■ **What is being asked**:
Scan the records for "Revised". Show the matching lines.
───── Entries provided ─────
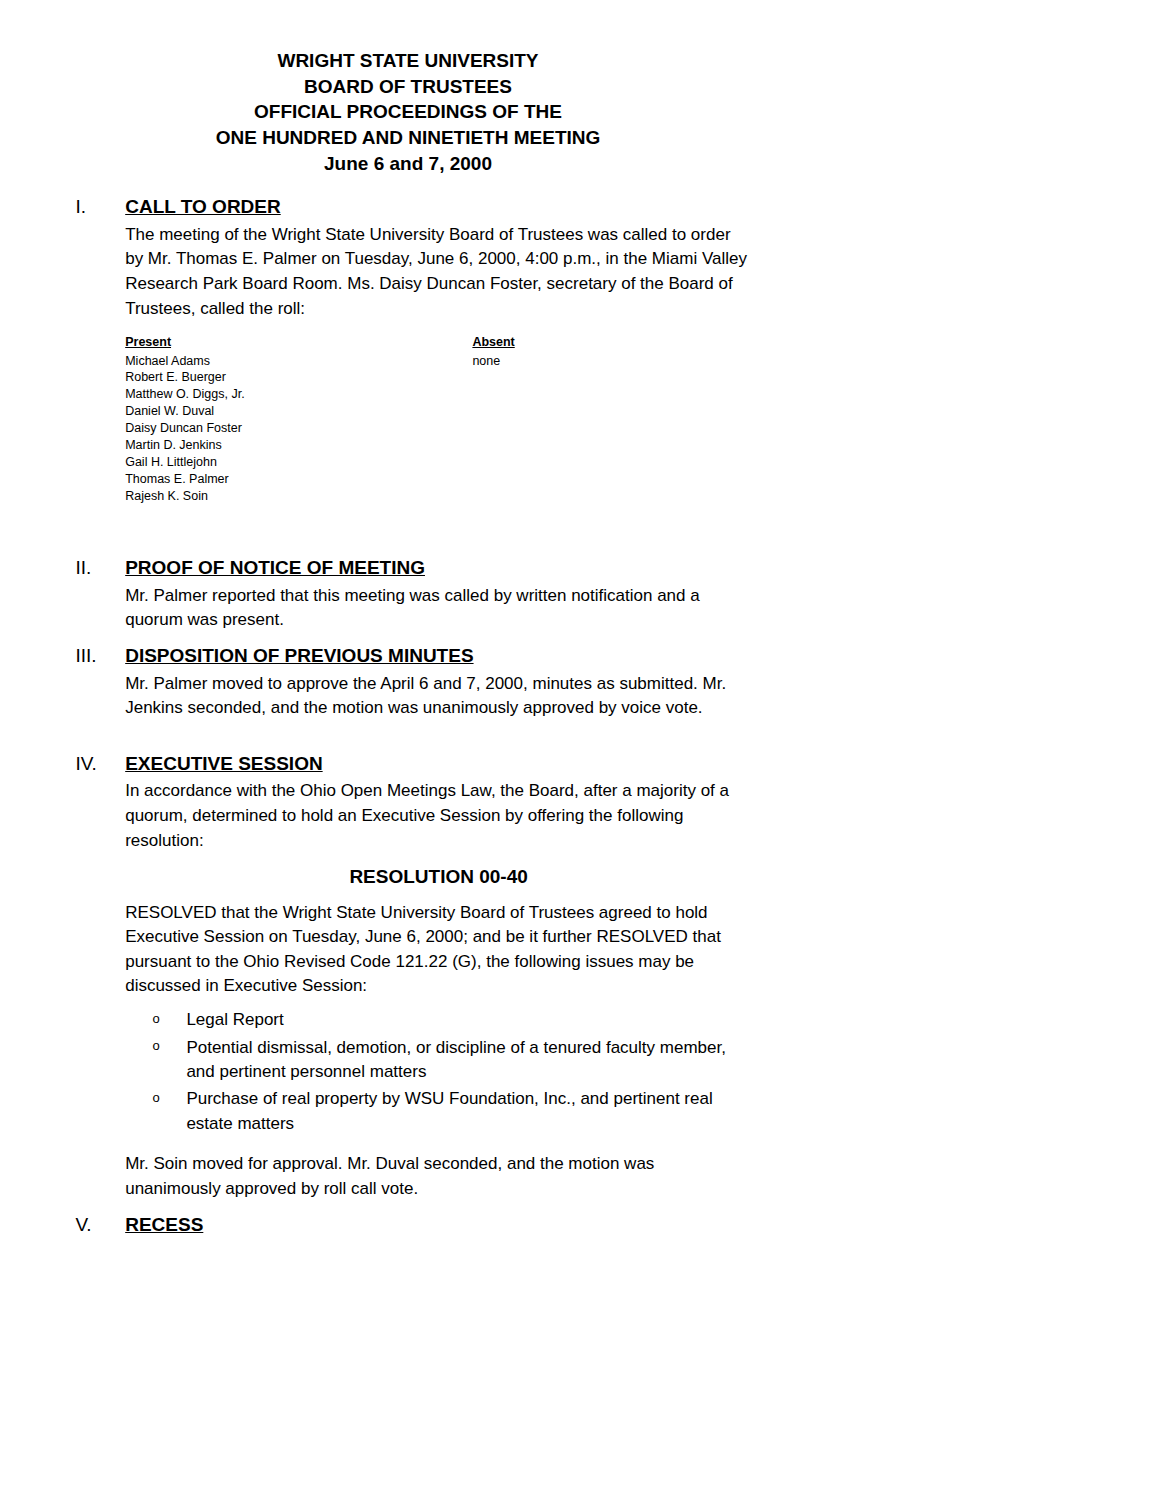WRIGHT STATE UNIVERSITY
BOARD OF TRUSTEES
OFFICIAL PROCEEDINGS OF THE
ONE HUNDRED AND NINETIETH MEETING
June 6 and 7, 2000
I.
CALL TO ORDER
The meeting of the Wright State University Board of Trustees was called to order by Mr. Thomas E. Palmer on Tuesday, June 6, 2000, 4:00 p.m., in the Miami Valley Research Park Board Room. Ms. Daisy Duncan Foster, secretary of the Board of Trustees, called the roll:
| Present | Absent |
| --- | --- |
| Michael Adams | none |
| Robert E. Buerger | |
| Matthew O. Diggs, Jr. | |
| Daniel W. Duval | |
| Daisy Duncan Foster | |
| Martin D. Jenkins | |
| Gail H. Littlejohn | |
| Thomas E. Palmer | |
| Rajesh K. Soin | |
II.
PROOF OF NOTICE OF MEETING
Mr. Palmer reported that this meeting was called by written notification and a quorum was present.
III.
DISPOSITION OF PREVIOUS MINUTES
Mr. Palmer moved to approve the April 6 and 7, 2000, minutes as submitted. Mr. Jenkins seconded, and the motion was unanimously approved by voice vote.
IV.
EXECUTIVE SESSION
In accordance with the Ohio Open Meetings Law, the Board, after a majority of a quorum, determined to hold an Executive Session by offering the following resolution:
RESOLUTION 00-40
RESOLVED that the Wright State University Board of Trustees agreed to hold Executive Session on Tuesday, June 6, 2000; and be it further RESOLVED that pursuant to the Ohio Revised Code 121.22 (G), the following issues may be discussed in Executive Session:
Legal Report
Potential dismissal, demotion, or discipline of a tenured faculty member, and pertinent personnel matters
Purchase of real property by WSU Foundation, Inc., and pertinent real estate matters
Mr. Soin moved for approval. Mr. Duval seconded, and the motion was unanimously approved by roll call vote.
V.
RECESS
─────
───── Entries provided ─────
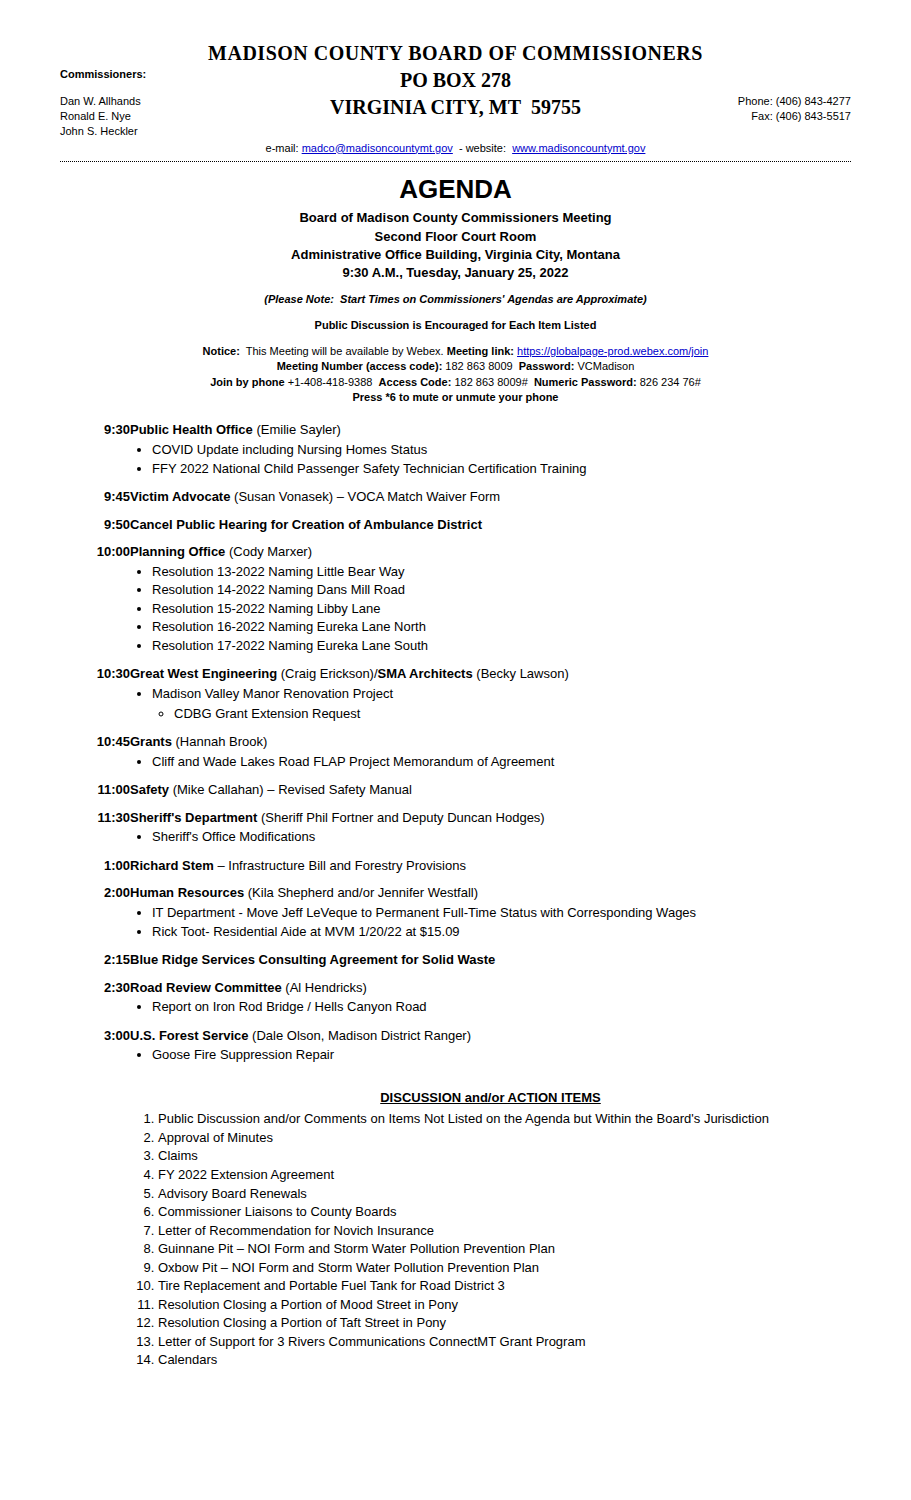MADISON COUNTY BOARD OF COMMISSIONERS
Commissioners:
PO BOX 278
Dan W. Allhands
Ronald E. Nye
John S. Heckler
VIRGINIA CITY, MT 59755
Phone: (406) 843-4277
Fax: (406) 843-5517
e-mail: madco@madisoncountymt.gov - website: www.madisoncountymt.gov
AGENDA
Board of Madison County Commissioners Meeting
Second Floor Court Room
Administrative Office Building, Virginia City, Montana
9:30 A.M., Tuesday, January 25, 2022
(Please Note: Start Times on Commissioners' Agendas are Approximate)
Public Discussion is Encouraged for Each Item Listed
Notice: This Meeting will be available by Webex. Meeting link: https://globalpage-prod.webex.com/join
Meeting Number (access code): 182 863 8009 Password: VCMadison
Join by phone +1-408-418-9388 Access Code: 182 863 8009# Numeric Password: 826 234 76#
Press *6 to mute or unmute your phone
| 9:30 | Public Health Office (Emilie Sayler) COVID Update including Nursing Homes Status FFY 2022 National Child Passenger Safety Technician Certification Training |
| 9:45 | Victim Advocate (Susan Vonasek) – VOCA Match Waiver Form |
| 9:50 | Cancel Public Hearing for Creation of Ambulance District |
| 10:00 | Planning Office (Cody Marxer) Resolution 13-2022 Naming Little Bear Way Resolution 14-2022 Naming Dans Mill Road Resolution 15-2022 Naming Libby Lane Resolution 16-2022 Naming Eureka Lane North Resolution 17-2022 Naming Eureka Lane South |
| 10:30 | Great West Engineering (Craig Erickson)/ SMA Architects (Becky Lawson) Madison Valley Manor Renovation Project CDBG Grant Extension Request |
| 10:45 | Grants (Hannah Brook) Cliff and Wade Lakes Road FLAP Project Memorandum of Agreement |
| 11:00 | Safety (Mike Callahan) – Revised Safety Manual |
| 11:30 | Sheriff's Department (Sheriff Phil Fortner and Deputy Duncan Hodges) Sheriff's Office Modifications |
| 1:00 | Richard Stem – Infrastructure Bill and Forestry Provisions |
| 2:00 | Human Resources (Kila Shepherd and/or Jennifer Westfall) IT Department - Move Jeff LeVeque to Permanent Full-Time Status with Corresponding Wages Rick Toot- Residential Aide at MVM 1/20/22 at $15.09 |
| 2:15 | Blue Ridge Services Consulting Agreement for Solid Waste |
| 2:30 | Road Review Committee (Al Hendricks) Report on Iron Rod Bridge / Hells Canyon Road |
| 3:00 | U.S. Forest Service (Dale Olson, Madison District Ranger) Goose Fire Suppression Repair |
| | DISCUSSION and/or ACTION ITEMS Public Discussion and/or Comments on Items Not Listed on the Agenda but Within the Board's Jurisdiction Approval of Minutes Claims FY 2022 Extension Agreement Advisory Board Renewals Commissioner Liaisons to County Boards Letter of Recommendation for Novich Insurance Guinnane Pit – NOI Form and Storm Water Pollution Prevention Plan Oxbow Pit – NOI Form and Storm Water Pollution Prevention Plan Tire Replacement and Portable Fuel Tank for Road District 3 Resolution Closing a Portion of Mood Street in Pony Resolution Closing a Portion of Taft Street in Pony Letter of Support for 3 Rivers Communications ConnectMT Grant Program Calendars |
─────
───── Entries provided ─────
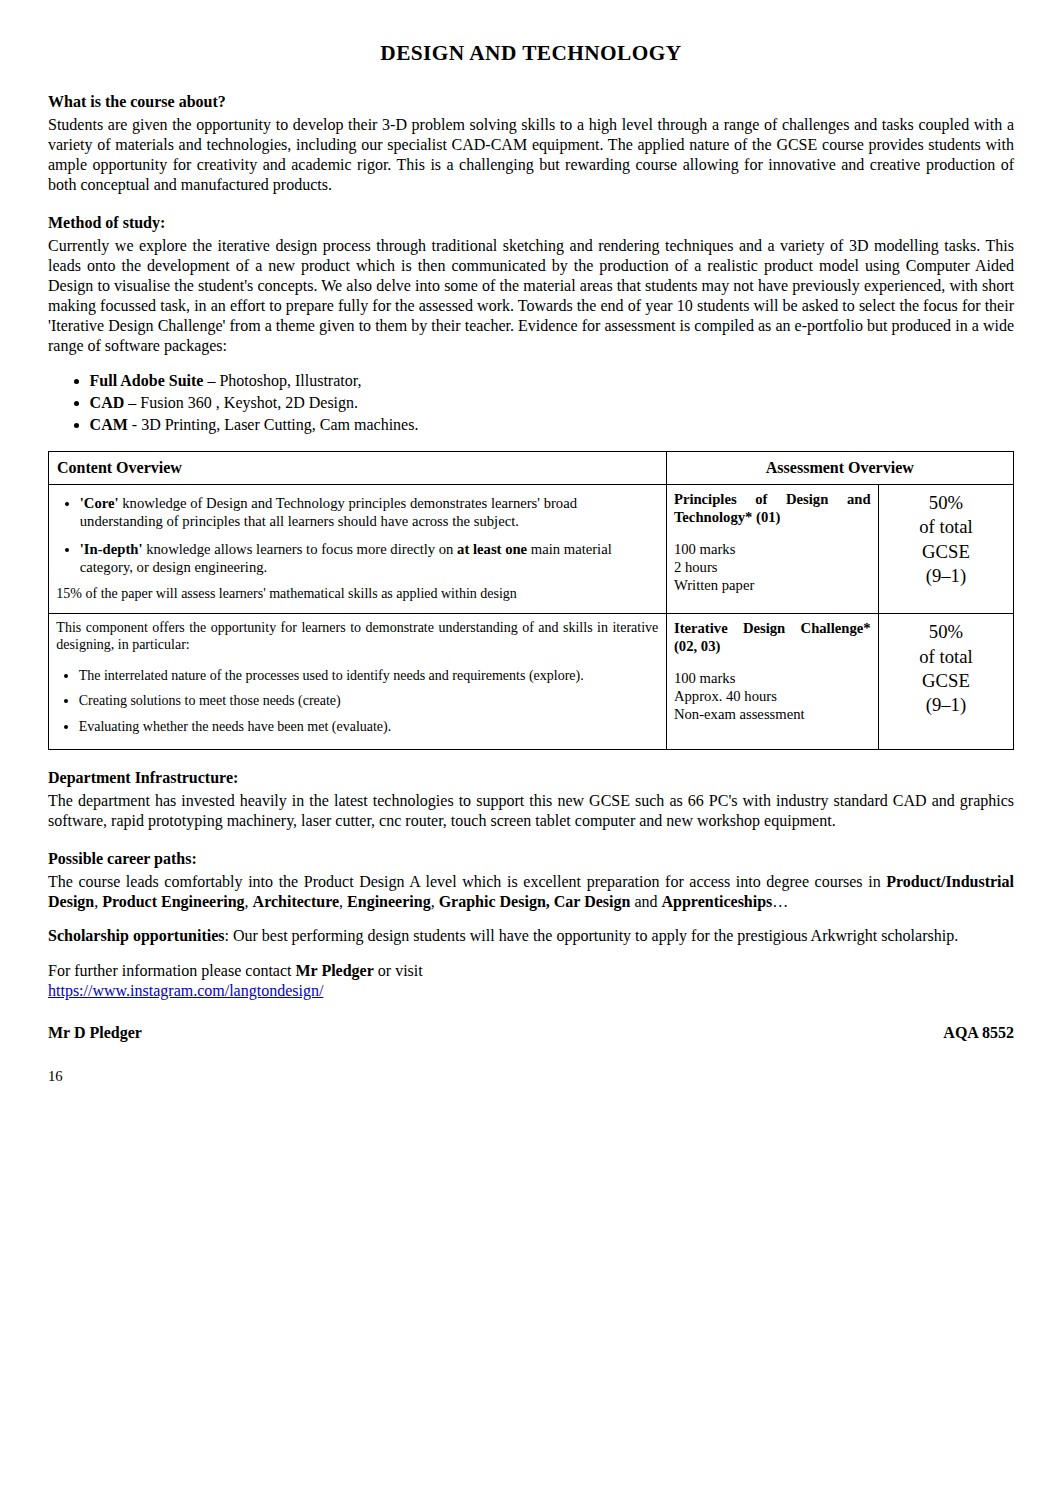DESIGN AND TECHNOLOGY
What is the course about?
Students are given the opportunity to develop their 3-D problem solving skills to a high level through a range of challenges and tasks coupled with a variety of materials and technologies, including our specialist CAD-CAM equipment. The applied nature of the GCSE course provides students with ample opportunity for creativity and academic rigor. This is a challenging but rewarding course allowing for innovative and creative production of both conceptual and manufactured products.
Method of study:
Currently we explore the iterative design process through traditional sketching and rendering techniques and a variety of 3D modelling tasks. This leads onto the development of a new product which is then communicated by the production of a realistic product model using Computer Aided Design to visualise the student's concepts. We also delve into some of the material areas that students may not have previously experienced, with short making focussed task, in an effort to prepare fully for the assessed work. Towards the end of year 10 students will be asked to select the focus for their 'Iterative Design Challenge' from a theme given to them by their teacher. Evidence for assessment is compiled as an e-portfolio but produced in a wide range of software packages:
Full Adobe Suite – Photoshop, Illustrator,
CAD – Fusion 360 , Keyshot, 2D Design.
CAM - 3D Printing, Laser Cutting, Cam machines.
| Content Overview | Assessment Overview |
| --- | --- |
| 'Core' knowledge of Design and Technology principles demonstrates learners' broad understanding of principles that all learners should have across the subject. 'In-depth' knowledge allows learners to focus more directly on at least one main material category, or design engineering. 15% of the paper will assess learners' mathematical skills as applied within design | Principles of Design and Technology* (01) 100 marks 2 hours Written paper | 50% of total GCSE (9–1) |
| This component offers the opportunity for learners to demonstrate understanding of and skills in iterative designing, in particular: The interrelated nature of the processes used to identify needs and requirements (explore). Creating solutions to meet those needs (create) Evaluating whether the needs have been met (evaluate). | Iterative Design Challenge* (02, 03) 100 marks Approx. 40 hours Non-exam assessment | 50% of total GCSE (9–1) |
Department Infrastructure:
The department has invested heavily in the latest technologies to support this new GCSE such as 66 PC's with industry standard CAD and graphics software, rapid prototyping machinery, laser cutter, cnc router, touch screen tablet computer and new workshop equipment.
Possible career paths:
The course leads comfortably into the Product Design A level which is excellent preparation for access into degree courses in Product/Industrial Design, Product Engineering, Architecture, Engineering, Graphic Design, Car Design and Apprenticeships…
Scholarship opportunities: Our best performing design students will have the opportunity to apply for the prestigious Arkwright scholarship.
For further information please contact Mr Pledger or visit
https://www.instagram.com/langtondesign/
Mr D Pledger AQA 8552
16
─────
■ **Answer for this exercise**:
RESOLVED that the Wright State University Board of Trustees agreed to hold Executive Session on Tuesday, June 6, 2000; and be it further RESOLVED that pursuant to the Ohio Revised Code 121.22 (G), the following issues may be discussed in Executive Session:
| 11:00 | Safety (Mike Callahan) – Revised Safety Manual |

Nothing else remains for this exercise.